Published On: Wed, Oct 16th, 2019

Russia holds US military after super-nuke blast spews radiation 1,000 times lethal dose | World | News

The exploded Burevestnik missile was a next-generation prototype weapon which is both nuclear-powered and nuclear-tipped and capable of staying aloft indefinitely and probing enemy defences before striking. The malfunction and subsequent blast caused the death of five scientists and today three US military attaches were held in Russia on a train close to the remote town where a missile test took place. The trio were named as US Embassy Navy Attache First Rank Captain William Whitsitt Curtis, US Embassy Attache Gerry Arriola Anthony and US Embassy Attache Colonel DS Dann. The Burevestnik missile – which is referred to by NATO as SSC-X-9 Skyfall – is regarded as a doomsday weapon. 

They were detained two days ago on a train en route from Nyonoksa to Severodvisnk, according to REN TV. 

They were accused of violating the rules of their stay in Russia which forbids travel to restricted zones without prior permission. 

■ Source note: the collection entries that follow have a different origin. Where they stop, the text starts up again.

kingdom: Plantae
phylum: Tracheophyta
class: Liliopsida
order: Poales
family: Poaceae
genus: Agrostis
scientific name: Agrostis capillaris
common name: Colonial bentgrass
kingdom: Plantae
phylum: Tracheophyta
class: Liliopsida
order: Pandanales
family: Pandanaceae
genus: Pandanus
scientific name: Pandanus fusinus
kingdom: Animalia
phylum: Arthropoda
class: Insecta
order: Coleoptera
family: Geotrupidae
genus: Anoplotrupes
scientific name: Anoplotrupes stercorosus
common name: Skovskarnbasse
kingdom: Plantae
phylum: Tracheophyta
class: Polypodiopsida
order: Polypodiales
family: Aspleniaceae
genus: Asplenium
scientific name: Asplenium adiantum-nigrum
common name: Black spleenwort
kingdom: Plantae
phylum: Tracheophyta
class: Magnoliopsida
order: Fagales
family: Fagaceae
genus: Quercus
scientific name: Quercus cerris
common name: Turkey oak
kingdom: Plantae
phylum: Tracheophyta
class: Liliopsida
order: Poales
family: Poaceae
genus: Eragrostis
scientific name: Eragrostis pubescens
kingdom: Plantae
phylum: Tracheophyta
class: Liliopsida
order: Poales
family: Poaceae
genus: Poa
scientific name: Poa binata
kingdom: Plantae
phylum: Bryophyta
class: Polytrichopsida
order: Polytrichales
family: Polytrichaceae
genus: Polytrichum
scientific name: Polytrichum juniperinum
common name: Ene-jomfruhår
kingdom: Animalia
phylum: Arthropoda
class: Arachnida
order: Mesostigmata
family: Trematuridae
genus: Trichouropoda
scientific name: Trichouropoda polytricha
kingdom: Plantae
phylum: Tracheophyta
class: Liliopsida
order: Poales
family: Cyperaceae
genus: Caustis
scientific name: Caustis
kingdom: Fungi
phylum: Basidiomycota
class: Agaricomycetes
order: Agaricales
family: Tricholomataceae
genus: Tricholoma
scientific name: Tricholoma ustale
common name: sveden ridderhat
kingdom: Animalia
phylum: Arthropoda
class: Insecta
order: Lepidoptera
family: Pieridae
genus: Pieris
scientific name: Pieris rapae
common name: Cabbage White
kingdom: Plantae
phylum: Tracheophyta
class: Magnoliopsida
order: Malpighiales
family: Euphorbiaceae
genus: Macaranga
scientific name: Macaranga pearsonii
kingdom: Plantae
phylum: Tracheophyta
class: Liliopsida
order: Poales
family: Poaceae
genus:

A report today said the three had been later released after a document check – preventing a major diplomatic incident.

It was unclear how long they were held. 

“While in Severodvinsk, access to which is restricted for foreign nationals, they were unable to produce documents necessary for visiting the city,” said the REN TV report.

Other reports suggested they were held in Severodvinsk.

An earlier US intelligence assessment found that the explosion on August 8 in the sea off Nyonoksa came during a recovery mission to salvage a lost Burevestnik  missile from the beneath the surface. 

This nuclear-powered missile – capable of flying for days on end as it probes weaknesses in Western defences – is reported to be ready to go to war by 2025. 

Last week U.S. Deputy Assistant Secretary of State Thomas G. DiNanno told a United Nations committee: “The United States has determined that the explosion was the result of a nuclear reaction that occurred during the recovery of a Russian nuclear-powered cruise missile.”

He went on: “The missile remained on the bed of the White Sea since its failed test early last year, in close proximity to a major population centre.”

There were earlier disputes over whether the Burevestnik or another weapon was involved in what went wrong in the White Sea which local officials said had caused a radiation spike.

Pictures revealed the sea platforms or pontoons involved in the  explosion after which Moscow was accused of a Chernobyl-style cover-up. 

One appears to be seriously damaged. 

One victim reportedly suffered a radiation dose “one thousand times higher than lethal”.

At least five were killed in the explosion.

All were involved in Russian missile testing.

Russian officials later said the Nyionoksa area was safe and uncontaminated.

This contradicted a stark warning to locals from a military figure in the aftermath of the nuclear accident. 

He warned villagers not to go to the site where the pontoons are washed up. 

“Those (radioactive) elements may still be there, in the sea,” he said.

“The sea may throw out on the shore those things on the pontoons that were destroyed…

“Some people are already planning to visit this place, to share all this.

So I would like to warn you – you should not do this, because it can lead to problems that you are afraid of…

“Horrors would follow.

“This is what I am warning you about.”

He also told villagers who live close to the testing site that one pontoon had exploded from underneath…

“They were killed because the pontoon was lifted up into the air.

“And those on the pontoon got dreadful injuries.”